Il nuovo trailer di Stranger Than Heaven segna un passaggio importante nella presentazione del progetto firmato Ryu Ga Gotoku Studio, perché per la prima volta ne delinea con maggiore chiarezza l’ampiezza narrativa e il tono brutale dell’azione. In parallelo, SEGA of America e Xbox hanno annunciato Xbox Presents: Uno sguardo speciale a Stranger Than Heaven, una trasmissione interamente dedicata al gioco che andrà in onda il 7 maggio e che promette di approfondirne più da vicino identità, personaggi e struttura.
Il filmato diffuso in queste ore mette infatti subito a fuoco due elementi centrali. Da una parte c’è la violenza fisica degli scontri, mostrata con un’intensità molto marcata; dall’altra emerge la scala del racconto, che si estenderà attraverso cinque epoche differenti (1915, 1929, 1943, 1951 e 1965) e cinque città del Giappone. È un dettaglio che cambia sensibilmente la percezione del progetto, perché suggerisce un’opera costruita su una traiettoria storica molto più ampia e stratificata di quanto lasciassero intuire i materiali precedenti.

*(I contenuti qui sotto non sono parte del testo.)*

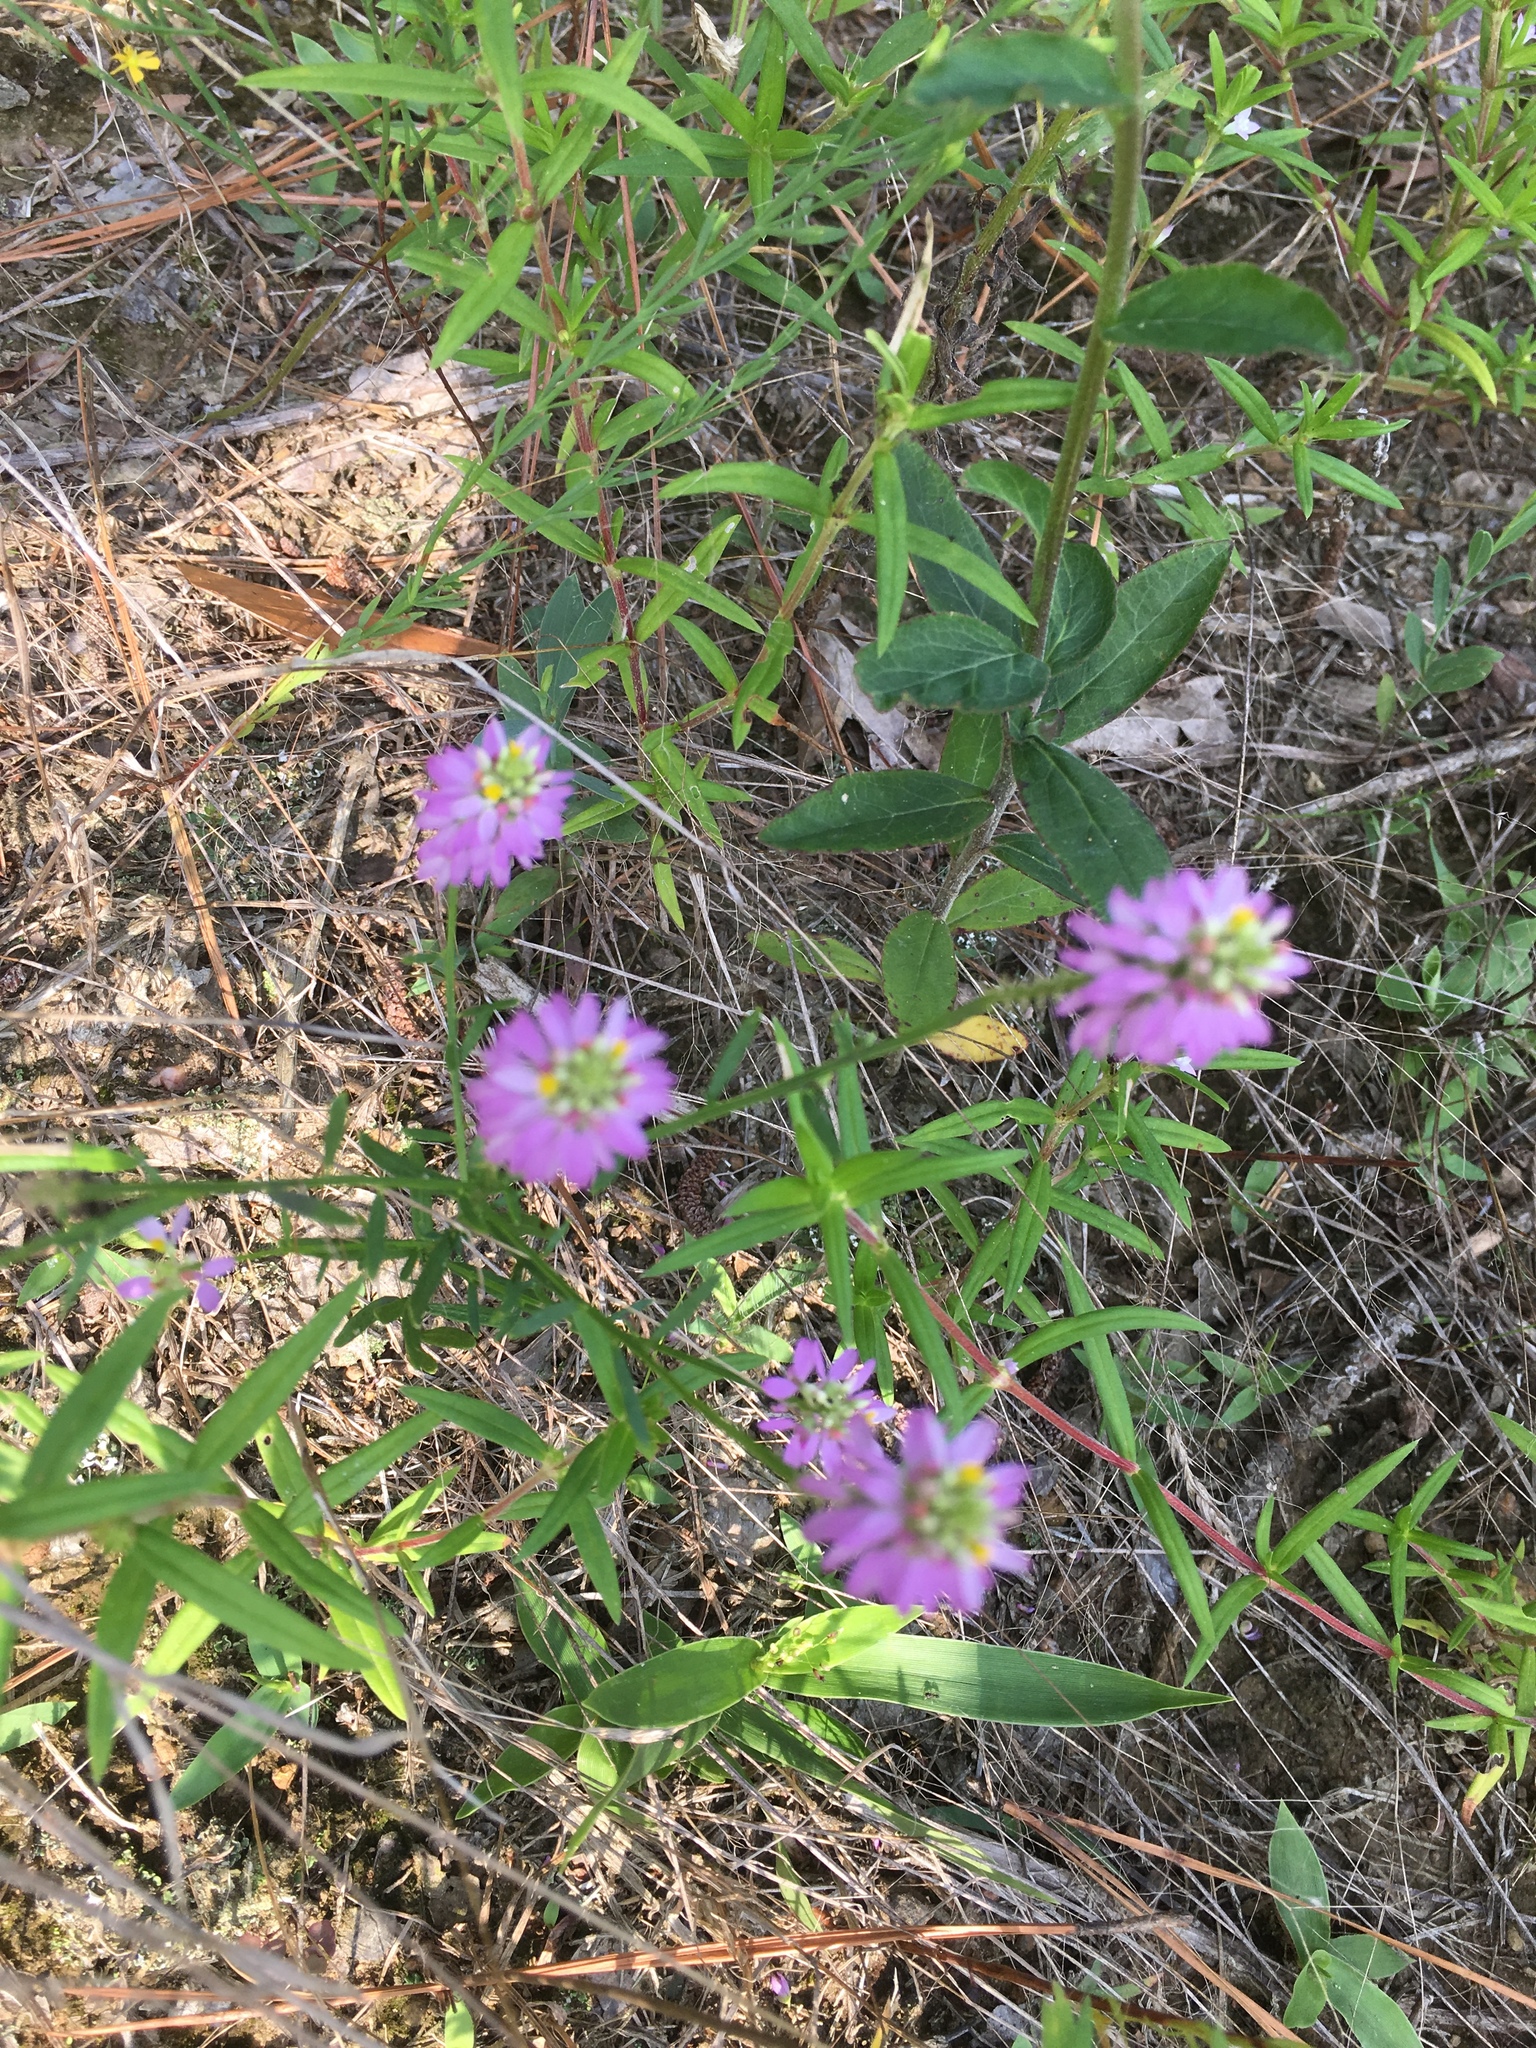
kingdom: Plantae
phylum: Tracheophyta
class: Magnoliopsida
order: Fabales
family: Polygalaceae
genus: Polygala
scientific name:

Un racconto storico più ampio del previsto
Il dato più interessante emerso dal nuovo trailer è forse proprio questo: Stranger Than Heaven non sembra costruito attorno a un solo contesto, ma a una lunga traiettoria che attraversa il Giappone del Novecento in momenti profondamente diversi tra loro. È una scelta che dà subito al progetto un respiro particolare, perché consente a Ryu Ga Gotoku Studio di lavorare non soltanto sul dramma criminale o sull’azione, ma anche sulla trasformazione del Paese, dei suoi spazi urbani e delle sue tensioni sociali lungo cinquant’anni di storia.
Masayoshi Yokoyama, representative ed executive producer dello studio, ha definito questo intreccio di cinque città e cinque epoche come un’impresa enorme, sottolineando la volontà del team di dare vita a tempi e luoghi raramente esplorati nei videogiochi. Anche senza svelare ancora la struttura completa del racconto, il messaggio è già chiaro: Stranger Than Heaven non vuole limitarsi a essere una nuova produzione d’azione, ma punta a costruire un’esperienza più ambiziosa, fatta di contesti multipli e di una forte attenzione alla ricostruzione storica.
Combattimento brutale e un evento tutto dedicato al gioco
Il trailer ha mostrato anche un sistema di combattimento molto più aggressivo e dinamico di quanto visto finora, tra armi, prese, scontri contro più avversari e interazioni ambientali che sembrano spingere il gioco verso una fisicità particolarmente marcata. Lo stesso Yokoyama ha parlato di un nuovo livello nel combat design dello studio, lasciando intendere che quanto mostrato per ora rappresenti soltanto una piccola parte di ciò che verrà approfondito nel prossimo showcase.
Accanto all’azione, il video ha lasciato intravedere altri elementi che fanno pensare a un’opera molto più sfaccettata: spostamenti in tram, possibili risvolti sentimentali, una forte attenzione alla musica e persino il ritorno di quel gusto tutto RGG Studio per il dettaglio quotidiano, dal cibo ai volti del cast. Proprio su questi aspetti dovrebbe soffermarsi l’evento del 7 maggio, che promette di mostrare più da vicino il sistema di gioco, i personaggi, la colonna sonora e altri elementi ancora tenuti volutamente nell’ombra.
Per ora, il risultato più evidente di questo nuovo passaggio promozionale è che Stranger Than Heaven appare sempre meno come un enigma astratto e sempre più come uno dei progetti più ambiziosi mai tentati da Ryu Ga Gotoku Studio. Il gioco è confermato per Xbox Game Pass, Xbox Series X|S, Xbox su PC, Xbox Cloud, PC attraverso Steam e PlayStation 5, ma prima ancora della sua uscita sembra già voler costruire un’identità molto precisa: quella di un’opera violenta, storicamente ampia e decisamente più stratificata di un semplice action in costume.